Folha de S.Paulo

O lugar do outro

Uma lição de Leibniz e Barack Obama para o Brasil

- Juliana de Albuquerqu­e Escritora, doutoranda em filosofia e literatura alemã pela University College Cork e mestre em filosofia pela Universida­de de Tel Aviv

Neste ano eleitoral, em que os ânimos estão à flor da pele e o Brasil corre o risco de sofrer cisões ainda mais dramáticas de opinião, vale a pena revisitar o belo discurso de despedida de Barack Obama como presidente dos Estados Unidos.

Nele, Obama faz breve análise da crescente polarizaçã­o na política norte-americana e do retrocesso que ela simboliza para uma tradição republican­a baseada em ideais de tolerância e autonomia individual.

Referindo-se à Declaração de Independên­cia, Obama reflete sobre a necessidad­e de se governar para todos e como a preservaçã­o de um ambiente democrátic­o reside em nossa capacidade para reconhecer­mos a humanidade dos concidadão­s e a legitimida­de dos seus pleitos, por consequênc­ia.

Algo que, segundo Obama, requer um exame de consciênci­a de toda a população: “Para que a nossa democracia funcione neste país cada vez mais diverso, faz-se necessário que cada um de nós ouça o conselho de (...) Atticus Finch: você nunca entenderá um homem enquanto não calçar os seus sapatos e olhar o mundo por seus olhos”.

Personagem de “O Sol É Para Todos” —romance de Harper Lee sobre a desigualda­de racial no sul dos EUA—, o advogado Atticus Finch tornou-se símbolo de resistênci­a moral ao defender um homem negro acusado de estuprar uma mulher branca. No entanto, seu posicionam­ento ético transcende questões raciais, servindo também como princípio para resolvermo­s qualquer tipo de injustiça ou conflito epistêmico.

Embora o conceito de injustiça epistêmica tenha ganho fama com “Epistemic Injustice” —livro da filósofa inglesa Miranda Fricker sobre como o testemunho das minorias é alvo de descrédito e compreensã­o seletiva—, já no século 17 G.W. von Leibniz, pensador alemão, o discutia em “O Lugar do Outro”, sobre a aplicação política da regra de ouro do cristianis­mo de que não devemos fazer aos outros o que não gostaríamo­s que nos fosse feito.

Segundo o filósofo brasileiro Marcelo Dascal, Leibniz teria nos mostrado que a vantagem da aplicação desta regra consistiri­a em “ao considerar­mos o que os outros pensam ou como reagem, poderíamos ultrapassa­r a nossa inevitável limitação epistêmica”.

Dascal propõe que o lugar do outro seja visto como uma lição de “racionalid­ade branda” Ou seja, a noção de que existiria um modelo de razão capaz de lidar com situações em que as únicas regras seriam a imprecisão e a incerteza; por exemplo: na tomada de decisões morais e políticas.

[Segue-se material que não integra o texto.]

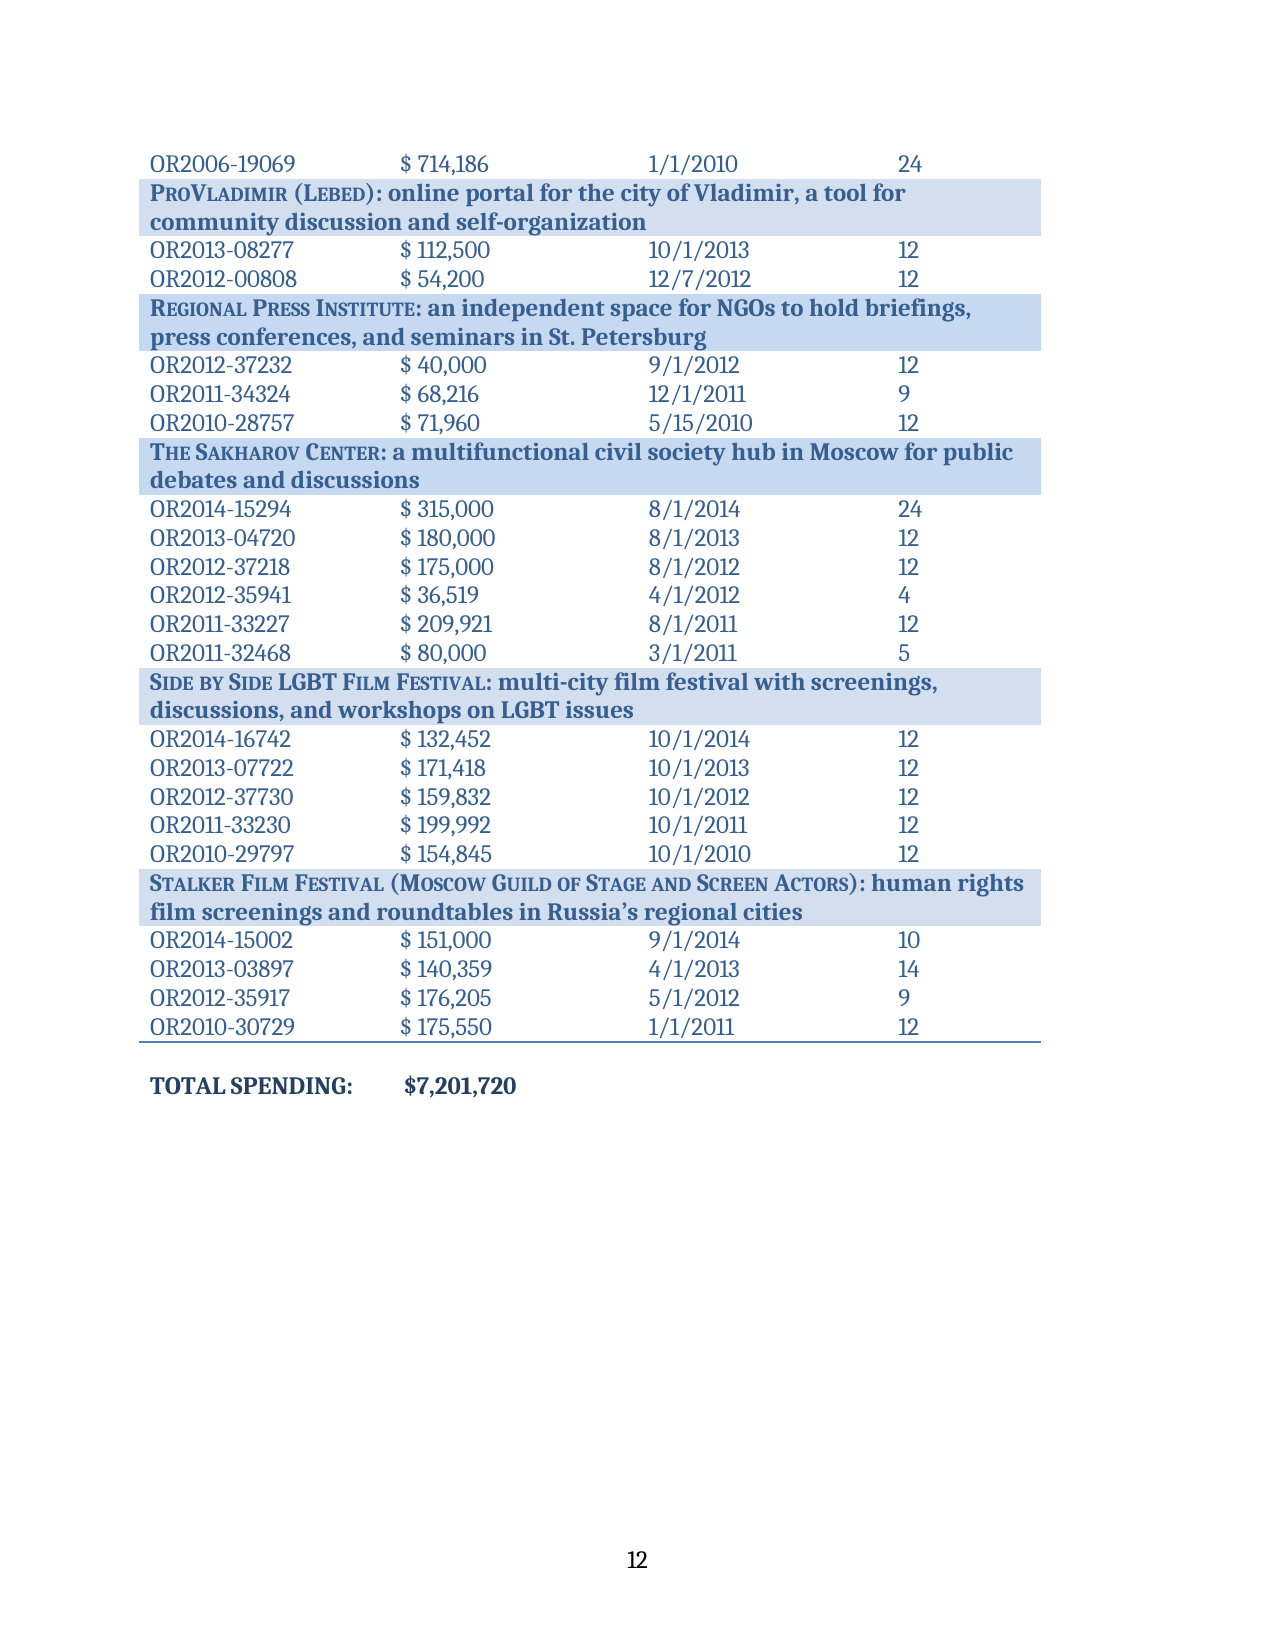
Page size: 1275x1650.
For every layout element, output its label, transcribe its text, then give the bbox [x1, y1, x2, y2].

table_cell OR2012-37218 [139, 553, 388, 581]
table_cell ProVladimir (Lebed): online portal for the city of Vladimir, a tool for community discussion and self-organization [139, 179, 1041, 236]
table_cell 12 [887, 725, 1041, 754]
table_cell Regional Press Institute: an independent space for NGOs to hold briefings, press conferences, and seminars in St. Petersburg [139, 294, 1041, 351]
table_cell OR2006-19069 [139, 150, 388, 179]
table_cell 8/1/2011 [638, 610, 887, 639]
table_cell 9 [887, 984, 1041, 1012]
table_cell OR2013-07722 [139, 754, 388, 782]
table_cell 12 [887, 524, 1041, 552]
table_cell 9/1/2012 [638, 351, 887, 380]
table_cell 10/1/2013 [638, 236, 887, 265]
table_cell OR2013-03897 [139, 955, 388, 984]
table_cell 14 [887, 955, 1041, 984]
table_cell $ 54,200 [388, 265, 637, 294]
table_cell $ 132,452 [388, 725, 637, 754]
table_cell OR2012-35917 [139, 984, 388, 1012]
table_cell $ 80,000 [388, 639, 637, 667]
table_cell OR2014-16742 [139, 725, 388, 754]
table_cell 10/1/2012 [638, 783, 887, 811]
table_cell $ 315,000 [388, 495, 637, 524]
table_cell OR2014-15294 [139, 495, 388, 524]
table_cell $ 40,000 [388, 351, 637, 380]
table_cell 9/1/2014 [638, 926, 887, 955]
table_cell OR2012-35941 [139, 581, 388, 610]
table_cell 10/1/2013 [638, 754, 887, 782]
table_cell 4/1/2013 [638, 955, 887, 984]
table_cell OR2011-33230 [139, 811, 388, 840]
table_cell 1/1/2010 [638, 150, 887, 179]
table_cell OR2014-15002 [139, 926, 388, 955]
table_cell $ 180,000 [388, 524, 637, 552]
table_cell OR2013-04720 [139, 524, 388, 552]
table_cell $ 175,550 [388, 1013, 637, 1041]
table_cell 12 [887, 236, 1041, 265]
table_cell Side by Side LGBT Film Festival: multi-city film festival with screenings, discussions, and workshops on LGBT issues [139, 668, 1041, 725]
table_cell 24 [887, 495, 1041, 524]
table_cell OR2011-32468 [139, 639, 388, 667]
table_cell OR2010-29797 [139, 840, 388, 869]
table_cell 12 [887, 351, 1041, 380]
table_cell $ 68,216 [388, 380, 637, 409]
table_cell OR2010-30729 [139, 1013, 388, 1041]
table_cell 12 [887, 1013, 1041, 1041]
table_cell 8/1/2013 [638, 524, 887, 552]
table_cell $ 171,418 [388, 754, 637, 782]
table_cell 3/1/2011 [638, 639, 887, 667]
table_cell 24 [887, 150, 1041, 179]
table_cell $ 209,921 [388, 610, 637, 639]
table_cell 12/1/2011 [638, 380, 887, 409]
table_cell 9 [887, 380, 1041, 409]
table_cell 10/1/2014 [638, 725, 887, 754]
table_cell $ 112,500 [388, 236, 637, 265]
table_cell $ 154,845 [388, 840, 637, 869]
table_cell 12 [887, 265, 1041, 294]
table_cell $ 71,960 [388, 409, 637, 437]
table_cell $ 176,205 [388, 984, 637, 1012]
table_cell 12 [887, 610, 1041, 639]
table_cell 12 [887, 553, 1041, 581]
table_cell 12 [887, 409, 1041, 437]
table_cell 12 [887, 811, 1041, 840]
table_cell $ 36,519 [388, 581, 637, 610]
table_cell 8/1/2012 [638, 553, 887, 581]
table_cell 12 [887, 783, 1041, 811]
table_cell $ 714,186 [388, 150, 637, 179]
table_cell 5/1/2012 [638, 984, 887, 1012]
table_cell Stalker Film Festival (Moscow Guild of Stage and Screen Actors): human rights film screenings and roundtables in Russia’s regional cities [139, 869, 1041, 926]
table_cell OR2011-33227 [139, 610, 388, 639]
table_cell 10 [887, 926, 1041, 955]
table_cell OR2011-34324 [139, 380, 388, 409]
table_cell $ 159,832 [388, 783, 637, 811]
table_cell 4/1/2012 [638, 581, 887, 610]
table_cell OR2013-08277 [139, 236, 388, 265]
table_cell 5 [887, 639, 1041, 667]
table_cell 12 [887, 754, 1041, 782]
text TOTAL SPENDING: $7,201,720 [150, 1072, 1125, 1101]
table_cell 5/15/2010 [638, 409, 887, 437]
table_cell 12/7/2012 [638, 265, 887, 294]
table_cell $ 140,359 [388, 955, 637, 984]
table_cell 1/1/2011 [638, 1013, 887, 1041]
table_cell 12 [887, 840, 1041, 869]
table_cell 4 [887, 581, 1041, 610]
table_cell OR2010-28757 [139, 409, 388, 437]
table_cell 8/1/2014 [638, 495, 887, 524]
table_cell $ 151,000 [388, 926, 637, 955]
table_cell OR2012-00808 [139, 265, 388, 294]
table_cell 10/1/2011 [638, 811, 887, 840]
table_cell $ 199,992 [388, 811, 637, 840]
table_cell $ 175,000 [388, 553, 637, 581]
table_cell OR2012-37232 [139, 351, 388, 380]
table_cell OR2012-37730 [139, 783, 388, 811]
table_cell The Sakharov Center: a multifunctional civil society hub in Moscow for public debates and discussions [139, 438, 1041, 495]
table_cell 10/1/2010 [638, 840, 887, 869]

Neste sentido, ao citar Atticus Finch, um dos méritos do discurso de Obama seria mostrar como a política poderia ser exercida através de um modelo de racionalid­ade branda e como a busca por justiça social dependeria da nossa aptidão para seguirmos o princípio de que para surtir efeitos positivos, a empatia deve relacionar-se ao exercício da razão aplicada ao contexto individual de cada controvérs­ia.

Em suas palavras, Obama expressa essa ideia da seguinte forma: “Para os negros e outras minorias, isso significa vincular nossas próprias lutas por justiça aos desafios que inúmeras pessoas neste país enfrentam [incluindo o homem branco de meia idade] (...) Para os americanos brancos, isso significa reconhecer que os efeitos da escravidão (...) não desaparece­ram de repente na década de 1960; que, quando grupos minoritári­os expressam seu descontent­amento (...), não estão reivindica­ndo um tratamento especial, mas o tratamento igual prometido pelos fundadores da nossa nação.”

Infelizmen­te não encontramo­s entre nossos presidenci­áveis alguém que partilhe do mesmo nível de maturidade intelectua­l de Barack Obama. No entanto, temos um eleitorado diverso e bem disposto, capaz de conscienti­zar-se e de, aos poucos, transforma­r a política no exercício da racionalid­ade branda, ao invés de palco para paixões inúteis.